Кроме первых лиц, наказание понесли все причастные к этому делу. Пристав Столбовский был лишен чинов, подвергнут церковному покаянию и заключен в монастырь на один год с повелением «впредь его на службу не принимать». Непосредственные исполнители пыток – вахмистр Алексей Щербаков, унтер-офицер Павел Иванов, рядовые драгуны Василий Качковский, Николай Симонов, Митяй Дубасов, Иван Павлов и Иван Петров – были лишены чинов и через наказание шпицрутенами «удалены в дальние сибир ские батальоны»[198]. Служащие городского магистрата, виновные в вынесении смертного приговора, были наказаны заключением на один год под арест и «не выбором впредь ни на какие должности». Чиновники уголовной палаты наказывались «исключением из службы с отнятием на один год одного чина» по Табели о рангах и «не определением впредь никуда». Эти сведения содержались в рапорте следующего гражданского губернатора А. А. Аплечеева от 18 февраля 1802 г.[199] В том же рапорте упоминалось имя секретаря городского магистрата Саввы Андреевича Москотильникова. Губернатор резонно полагал, что, в соответствии с занимаемой им должностью на момент случившегося инцидента, тот, как и все причастные в городском магистрате, должен понести ответственность, однако совершенно неожиданно Москотильников получил повышение по должности.

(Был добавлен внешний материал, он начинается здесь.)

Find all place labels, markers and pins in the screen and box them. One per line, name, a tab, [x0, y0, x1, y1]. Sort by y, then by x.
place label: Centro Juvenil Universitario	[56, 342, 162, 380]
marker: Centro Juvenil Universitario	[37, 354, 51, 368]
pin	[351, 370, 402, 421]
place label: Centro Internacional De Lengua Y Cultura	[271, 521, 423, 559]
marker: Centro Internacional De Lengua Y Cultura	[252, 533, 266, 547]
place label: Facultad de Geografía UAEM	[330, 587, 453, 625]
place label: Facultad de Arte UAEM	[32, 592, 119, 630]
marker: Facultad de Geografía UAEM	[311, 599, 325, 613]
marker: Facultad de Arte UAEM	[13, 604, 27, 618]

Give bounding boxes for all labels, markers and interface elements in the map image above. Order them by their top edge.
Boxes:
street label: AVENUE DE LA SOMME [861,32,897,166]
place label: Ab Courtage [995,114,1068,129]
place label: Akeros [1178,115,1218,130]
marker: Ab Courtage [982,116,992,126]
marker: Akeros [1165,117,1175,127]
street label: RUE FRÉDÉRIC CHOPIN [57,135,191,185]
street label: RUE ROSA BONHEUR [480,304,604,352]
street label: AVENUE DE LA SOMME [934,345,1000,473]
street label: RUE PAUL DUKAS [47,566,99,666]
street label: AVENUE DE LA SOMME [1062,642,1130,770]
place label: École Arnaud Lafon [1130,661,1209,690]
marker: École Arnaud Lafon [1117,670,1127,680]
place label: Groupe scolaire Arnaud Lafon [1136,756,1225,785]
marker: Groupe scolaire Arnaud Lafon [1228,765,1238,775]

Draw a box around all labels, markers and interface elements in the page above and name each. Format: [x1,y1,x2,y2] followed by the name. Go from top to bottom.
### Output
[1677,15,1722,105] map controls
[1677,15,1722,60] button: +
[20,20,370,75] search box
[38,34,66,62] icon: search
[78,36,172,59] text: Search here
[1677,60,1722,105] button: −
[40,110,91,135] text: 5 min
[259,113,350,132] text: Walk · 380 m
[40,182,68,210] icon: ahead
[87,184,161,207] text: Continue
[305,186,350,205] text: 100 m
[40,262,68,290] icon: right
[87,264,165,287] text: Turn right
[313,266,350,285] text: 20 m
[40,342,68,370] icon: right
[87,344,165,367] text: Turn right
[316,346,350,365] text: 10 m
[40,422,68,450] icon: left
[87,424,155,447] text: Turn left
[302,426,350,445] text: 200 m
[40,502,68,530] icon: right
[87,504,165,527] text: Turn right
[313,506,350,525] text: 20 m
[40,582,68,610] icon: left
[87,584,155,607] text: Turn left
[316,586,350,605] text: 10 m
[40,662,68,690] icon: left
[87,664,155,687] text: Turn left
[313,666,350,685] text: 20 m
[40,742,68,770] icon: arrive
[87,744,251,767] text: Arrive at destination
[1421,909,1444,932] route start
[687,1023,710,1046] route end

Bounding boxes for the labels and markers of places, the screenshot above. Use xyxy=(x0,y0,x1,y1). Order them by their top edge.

Ответ на это, казалось бы, «недоразумение» был обнаружен все в том же сенатском деле. В одном из донесений барона Альбедиля имелась личная просьба: «Всеавгустейший монарх! Я осмеливаюсь при заключении сего засвидетельствовать пред Вашим императорским величеством, сколь немало способствовал мне возвратившийся нарочно в Казань подпоручик Унгебаур и сколь доволен оказанным в сем случае ревностью, скромностию городового секретаря Москотильникова, которого я… при рассмотрении производства по предлежащих надобности и употребить был должен»[200]. Находясь в Москве по случаю коронации Александра I, барон отправил 1 октября 1801 г. письмо следующего содержания: «Многоуважаемый мой Савва Андреевич! На представление мое Государь соизволил Вас пожаловать в титулярные советники. Равным же образом господина подпоручика Унгебаура принять в службу. Он определен в штат провиантский. Жене несчастного, также цеха портного Мухина назначено ежегодно каждому 150 рублей. Прошу всем оным известить, а Вас за скромность и труд особенно благодарю…»[201] Почти полвека С. А. Москотильников прослужит в различных казанских губернских учреждениях, станет свидете лем смены не одного казанского губернатора. В его восприятии тогдашней административной жизни, с увольнением военного губернатора П. П. Пущина в Казани завершилась «эпоха пыток», и началась «эпоха доносительства»…
В потоках сенатского делопроизводства еще не завершилось дело казанских губернаторов Пущина и Муханова, как уже началось новое расследование по обвинению в злоупотреблениях гражданского губернатора Николая Ивановича Кацарева. Он управлял Казанской губернией чуть больше года (с 21 октября 1802 г. по 15 декабря 1803 г.). За этот период на него поступило в Сенат немало доносов и жалоб от местных дворян и чиновников (бывшего полицмейстера, вице-губернатора, советника губернского правления). В казанской губернской администрации явно назревал конфликт. Надо полагать, в чиновной среде он возник на контрасте правления двух последних губернаторов. Предместник Кацарева – Александр Андреевич Аплечеев – управлял губернией также недолго (с 17 октября 1801 г. по 10 августа 1802 г.), но без нареканий. Вероятно, эти губернаторы по-разному воспринимали свое служение, о чем доносители пытались довести до сведения Сената и императора.